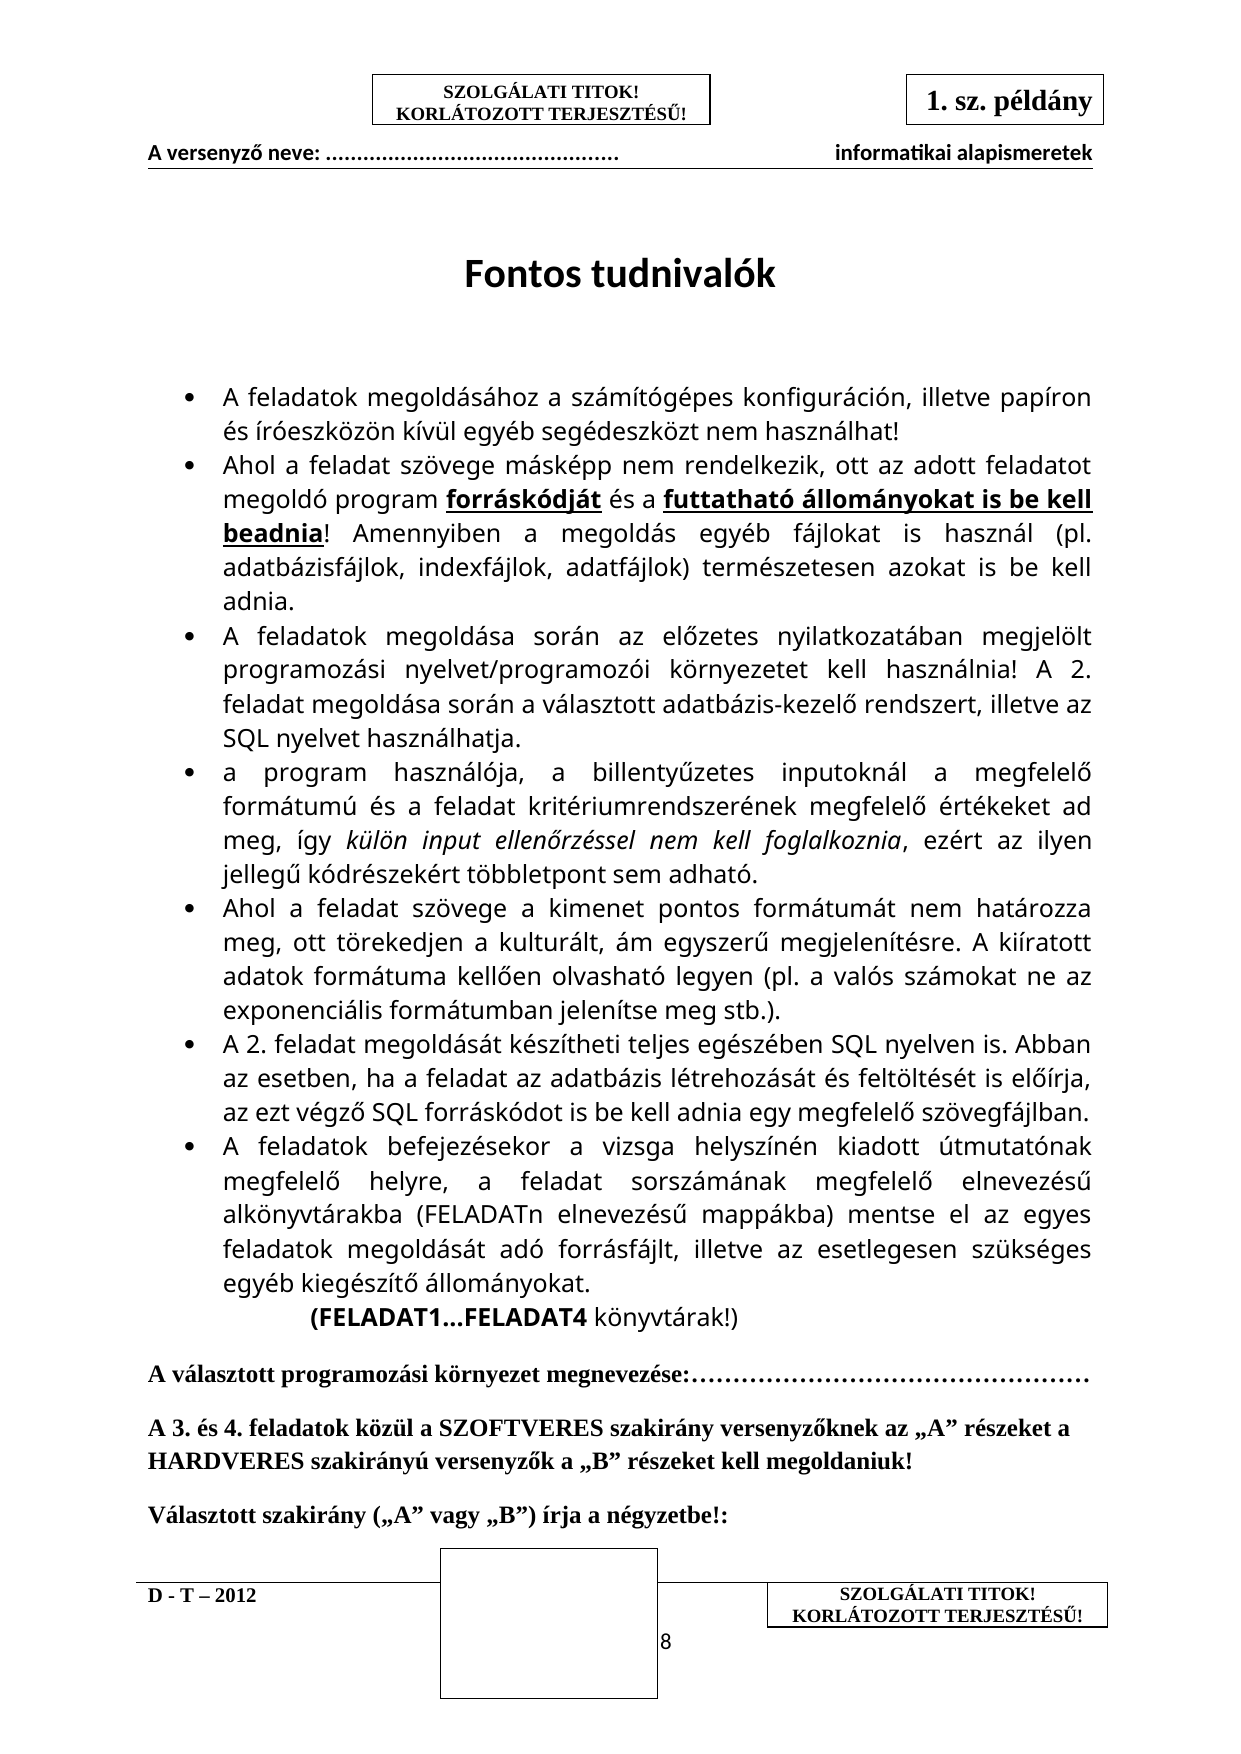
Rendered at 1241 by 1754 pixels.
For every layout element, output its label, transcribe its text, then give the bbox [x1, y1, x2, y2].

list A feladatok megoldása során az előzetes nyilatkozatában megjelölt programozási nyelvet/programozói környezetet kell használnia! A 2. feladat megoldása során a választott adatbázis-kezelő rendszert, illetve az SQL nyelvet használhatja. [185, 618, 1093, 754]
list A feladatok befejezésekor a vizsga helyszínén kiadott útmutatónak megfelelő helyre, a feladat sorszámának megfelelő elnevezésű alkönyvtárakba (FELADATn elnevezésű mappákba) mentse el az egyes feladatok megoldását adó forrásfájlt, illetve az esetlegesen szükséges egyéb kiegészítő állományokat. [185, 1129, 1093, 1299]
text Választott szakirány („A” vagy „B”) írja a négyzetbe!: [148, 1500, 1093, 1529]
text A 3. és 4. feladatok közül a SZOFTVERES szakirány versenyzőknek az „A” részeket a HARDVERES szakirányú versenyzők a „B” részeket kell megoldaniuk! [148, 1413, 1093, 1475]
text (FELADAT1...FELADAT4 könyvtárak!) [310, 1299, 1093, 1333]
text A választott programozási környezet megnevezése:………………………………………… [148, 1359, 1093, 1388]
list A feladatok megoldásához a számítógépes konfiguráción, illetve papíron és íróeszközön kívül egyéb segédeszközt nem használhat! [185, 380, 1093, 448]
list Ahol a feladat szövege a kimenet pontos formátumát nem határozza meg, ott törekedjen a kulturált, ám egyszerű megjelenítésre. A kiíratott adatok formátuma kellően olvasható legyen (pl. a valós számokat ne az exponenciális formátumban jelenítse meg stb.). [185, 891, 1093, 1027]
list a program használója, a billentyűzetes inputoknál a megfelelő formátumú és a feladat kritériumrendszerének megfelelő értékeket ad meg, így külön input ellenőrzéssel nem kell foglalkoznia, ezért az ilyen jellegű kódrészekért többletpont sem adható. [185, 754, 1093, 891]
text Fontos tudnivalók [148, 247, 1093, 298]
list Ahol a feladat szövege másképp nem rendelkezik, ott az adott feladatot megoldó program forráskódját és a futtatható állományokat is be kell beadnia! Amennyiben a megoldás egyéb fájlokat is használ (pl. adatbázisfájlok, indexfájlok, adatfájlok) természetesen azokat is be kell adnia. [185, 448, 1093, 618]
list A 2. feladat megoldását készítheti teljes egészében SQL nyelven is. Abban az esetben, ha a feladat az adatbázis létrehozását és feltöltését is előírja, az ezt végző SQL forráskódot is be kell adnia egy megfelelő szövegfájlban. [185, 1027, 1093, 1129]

☆ ☆ ☆

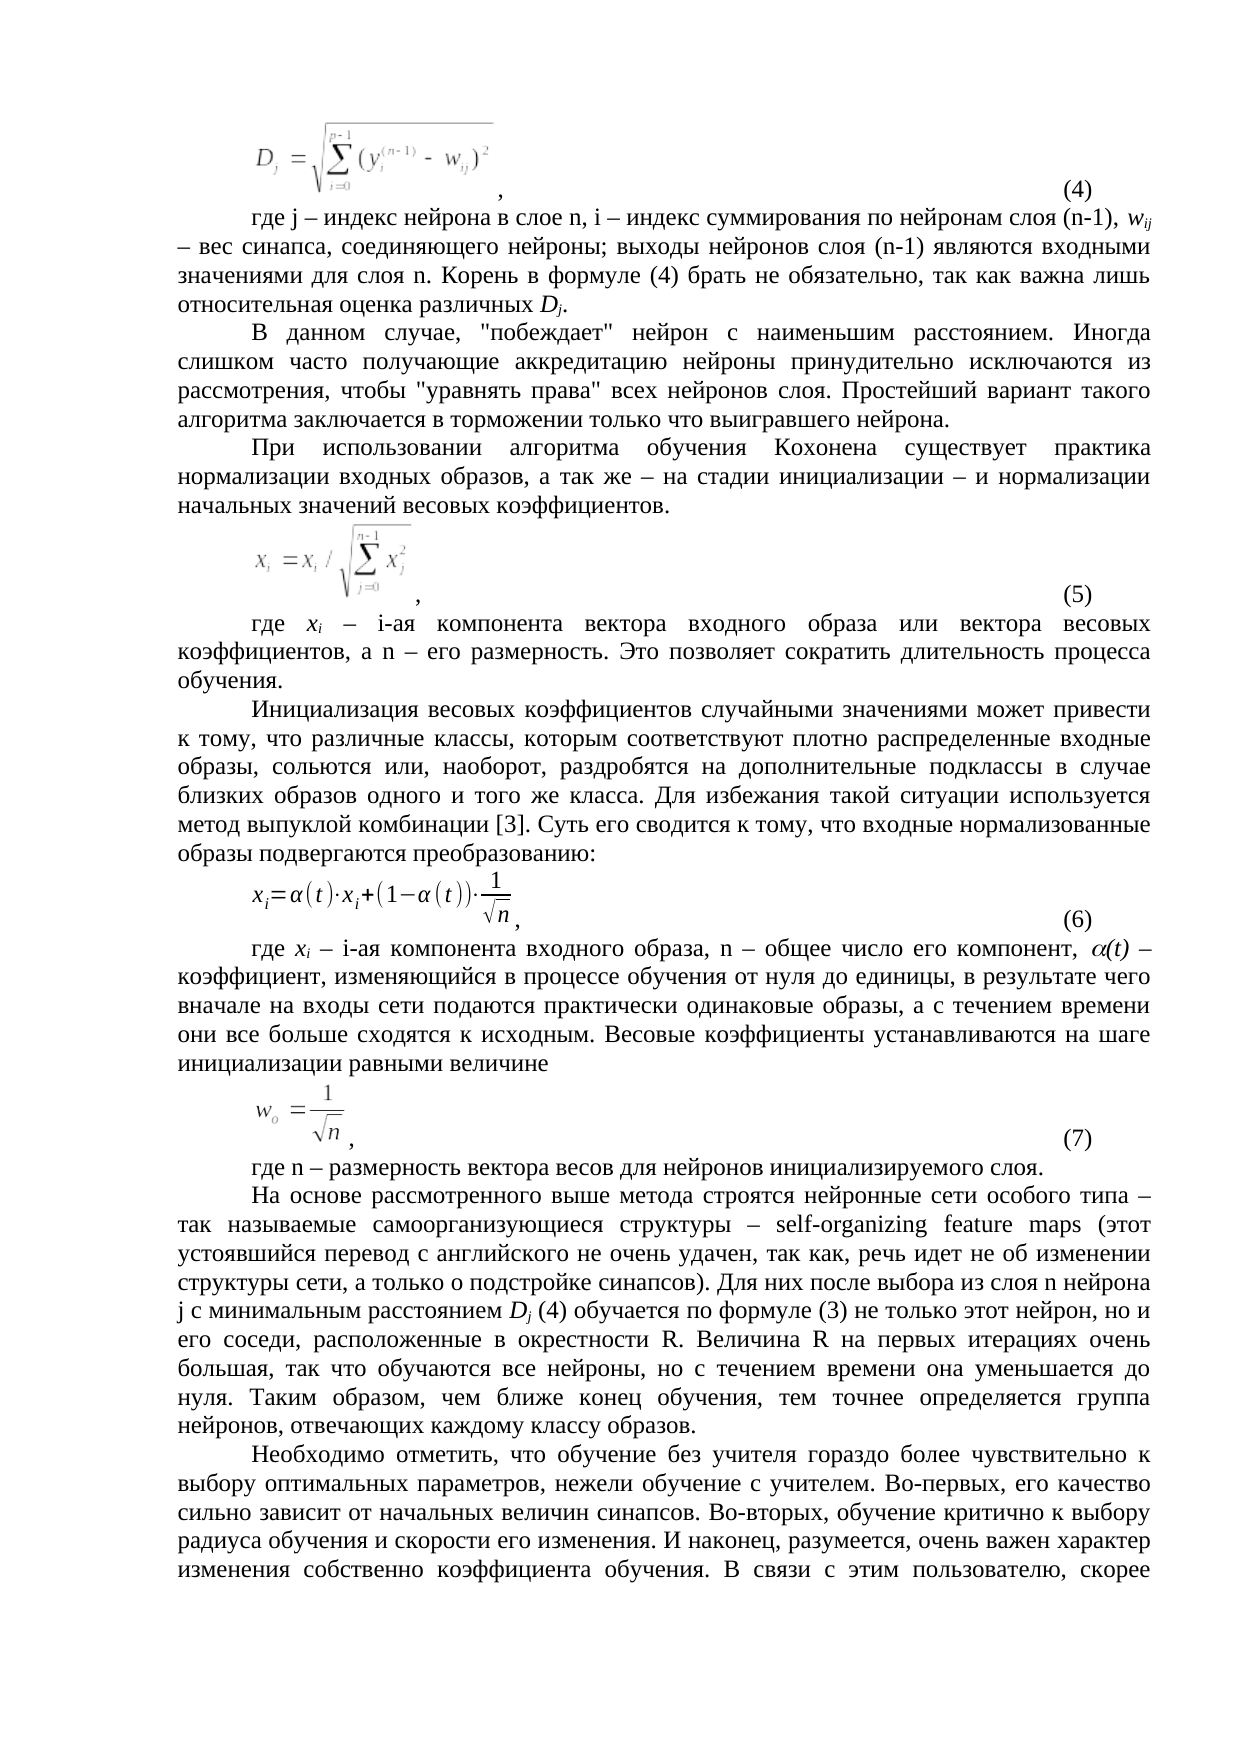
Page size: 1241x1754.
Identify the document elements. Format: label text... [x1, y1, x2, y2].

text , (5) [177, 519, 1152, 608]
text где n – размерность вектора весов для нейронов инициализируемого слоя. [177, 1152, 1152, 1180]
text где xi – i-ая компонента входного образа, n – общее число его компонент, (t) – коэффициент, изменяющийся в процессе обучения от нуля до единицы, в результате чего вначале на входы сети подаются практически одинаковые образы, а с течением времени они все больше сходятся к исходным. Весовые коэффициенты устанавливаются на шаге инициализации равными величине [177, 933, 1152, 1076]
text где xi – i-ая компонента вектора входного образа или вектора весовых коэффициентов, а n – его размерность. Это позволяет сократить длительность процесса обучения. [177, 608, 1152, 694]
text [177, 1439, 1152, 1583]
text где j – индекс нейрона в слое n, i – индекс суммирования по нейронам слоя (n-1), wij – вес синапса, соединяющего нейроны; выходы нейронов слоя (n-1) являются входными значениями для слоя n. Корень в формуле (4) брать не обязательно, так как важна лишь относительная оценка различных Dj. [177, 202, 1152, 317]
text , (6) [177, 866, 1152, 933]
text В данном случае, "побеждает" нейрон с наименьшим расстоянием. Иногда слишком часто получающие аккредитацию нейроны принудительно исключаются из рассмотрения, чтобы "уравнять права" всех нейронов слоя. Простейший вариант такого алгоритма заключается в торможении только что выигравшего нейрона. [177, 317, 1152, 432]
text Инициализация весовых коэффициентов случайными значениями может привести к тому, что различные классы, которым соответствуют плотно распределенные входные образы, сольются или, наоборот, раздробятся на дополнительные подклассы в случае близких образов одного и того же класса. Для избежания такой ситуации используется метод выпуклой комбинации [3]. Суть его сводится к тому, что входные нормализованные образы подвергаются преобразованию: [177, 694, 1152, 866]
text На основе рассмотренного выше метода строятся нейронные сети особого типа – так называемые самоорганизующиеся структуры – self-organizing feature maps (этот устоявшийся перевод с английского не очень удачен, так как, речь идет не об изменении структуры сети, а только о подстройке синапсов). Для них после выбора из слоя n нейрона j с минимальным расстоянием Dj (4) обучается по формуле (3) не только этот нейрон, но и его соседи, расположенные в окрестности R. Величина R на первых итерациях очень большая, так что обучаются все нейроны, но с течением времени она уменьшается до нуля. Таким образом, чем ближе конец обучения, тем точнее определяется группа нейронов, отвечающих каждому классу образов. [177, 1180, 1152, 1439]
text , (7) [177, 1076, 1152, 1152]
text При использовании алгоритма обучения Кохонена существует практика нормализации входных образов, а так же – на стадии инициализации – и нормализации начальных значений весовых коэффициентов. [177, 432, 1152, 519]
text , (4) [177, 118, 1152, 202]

☆ ☆ ☆

> **Activity**
Would you return all lines from the preceding listing that contain the word "течением"?

> **Output of the exercise**
text где xi – i-ая компонента входного образа, n – общее число его компонент, (t) – коэффициент, изменяющийся в процессе обучения от нуля до единицы, в результате чего вначале на входы сети подаются практически одинаковые образы, а с течением времени они все больше сходятся к исходным. Весовые коэффициенты устанавливаются на шаге инициализации равными величине [177, 933, 1152, 1076]
text На основе рассмотренного выше метода строятся нейронные сети особого типа – так называемые самоорганизующиеся структуры – self-organizing feature maps (этот устоявшийся перевод с английского не очень удачен, так как, речь идет не об изменении структуры сети, а только о подстройке синапсов). Для них после выбора из слоя n нейрона j с минимальным расстоянием Dj (4) обучается по формуле (3) не только этот нейрон, но и его соседи, расположенные в окрестности R. Величина R на первых итерациях очень большая, так что обучаются все нейроны, но с течением времени она уменьшается до нуля. Таким образом, чем ближе конец обучения, тем точнее определяется группа нейронов, отвечающих каждому классу образов. [177, 1180, 1152, 1439]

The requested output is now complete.